- 1 -
Изабелла Бланко была в полубессознательном состоянии, когда Лео занёс её в квартиру. Она пришла в себя на лестнице, робко оглянулась по сторонам и тут же снова провалилась в небытие. Её маленькая тёмная голова болталась на его сгибе его локтя, словно тряпичная, на скуле тёмным провалом зиял синяк, зажившая трещина пересекала ей нижнюю губу багровым полумесяцем.
— Вызови врача, — скомандовал Алессандро осипшим от злости голосом.
Ему хотелось убивать. Ему хотелось убивать, когда он принял маленькое едва живое тело из рук Лео Фалани и осторожно перенёс в свою спальню. Он уложил Изабеллу на постель, застеленную графитовым покрывалом из венецианского шёлка и заметался по спальне в поисках того, чем бы её накрыть. Она была босой, её длинные, тонкие и стройные ноги виднелись в распахнутых почти до талии полах халата, треугольник светло-сиреневых кружевных трусиков светился на загорелой, оливковой коже, невольно притягивая взгляд. Под тонкой тканью атласного халата угадывался плоский живот с мягкими впадинками тренированных в спортивном зале мышц. Она притягивала взгляд, и чем дольше Алек смотрел на неё, тем сильнее закипал в нём гнев. На Осборна — за то, что посмел поднять на неё руку, за то, что посмел терзать это тело, иметь его самыми извращёнными способами, на себя — за то, что поддался слабости, на неё — за то, ворвалась в его жизнь тёмной, призрачной фигурой с обочины хайвэя, и так и застряла в ней, словно глубокая нарывающая заноза.
Алек метнулся в гардеробную, вынул с нижней полки клетчатый шерстяной плед — подарок матери, метнулся обратно, набросил его на Изабеллу.
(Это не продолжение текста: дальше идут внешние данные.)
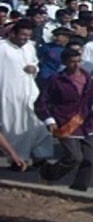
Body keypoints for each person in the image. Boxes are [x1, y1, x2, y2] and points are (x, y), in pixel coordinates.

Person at [33, 48, 93, 191]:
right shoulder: (56, 80)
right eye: (72, 62)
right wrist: (49, 120)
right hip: (65, 121)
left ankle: (80, 188)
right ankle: (48, 173)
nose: (76, 65)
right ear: (64, 62)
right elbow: (41, 102)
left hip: (86, 122)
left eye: (79, 61)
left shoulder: (88, 78)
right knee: (74, 156)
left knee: (92, 159)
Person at [0, 19, 53, 168]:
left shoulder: (30, 47)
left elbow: (35, 63)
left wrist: (34, 69)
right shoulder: (2, 48)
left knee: (39, 123)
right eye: (22, 34)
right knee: (15, 126)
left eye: (28, 35)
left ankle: (40, 157)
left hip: (30, 91)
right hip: (9, 94)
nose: (25, 38)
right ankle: (18, 159)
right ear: (13, 33)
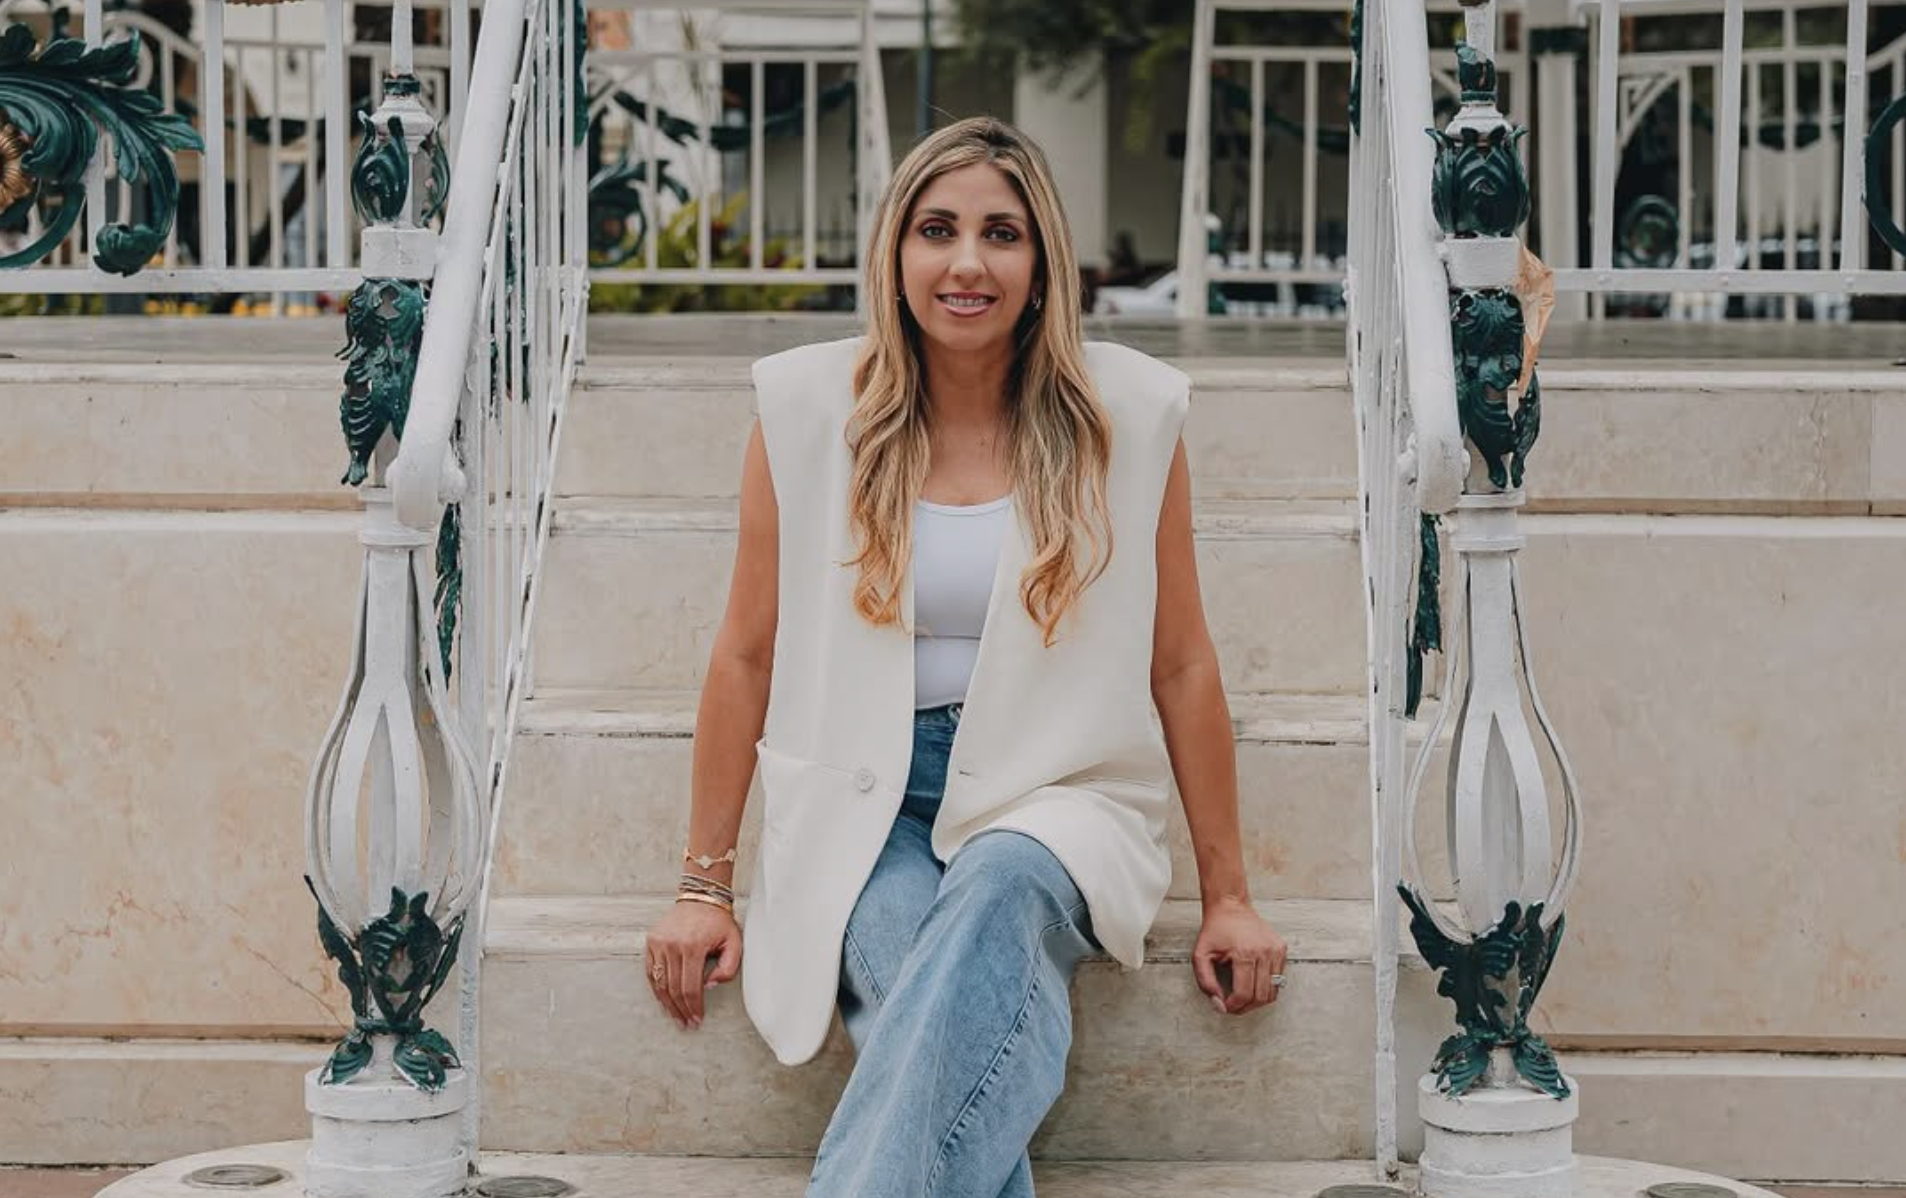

Словно скрыл улики. Плотная ткань спрятала соблазнительные до тянущей боли внизу живота изгибы её тела, и Алек вернулся в гостиную, к Лео, по-военному вытянувшемуся у порога.
— Всё нормально прошло?
— Да, всё чисто, — отчеканил Фалани. Алессандро заметил, как едва различимая тень осуждения мелькнула на его лице, смуглом, с острыми, яркими, как у всех сицилийцев, чертами. Наверное, ему показалось — Корелли ни секунды не прекращал сам себя терзать, и видел теперь своё терзание в чужих взглядах. Его поступок был далёк от обдуманного: он пошёл вслед за своей яростью, за порывом, словно в нём — в тридцатичетырёхлетнем взрослом мужчине, без пяти минут главе клана Корелли — проснулся бешеный семнадцатилетний юнец с горячей кровью. Узнал бы об этом отец… Сколько он выбил из него юной дури, готовя себе в преемники! И как удивился бы, узнав, что выбил не всю.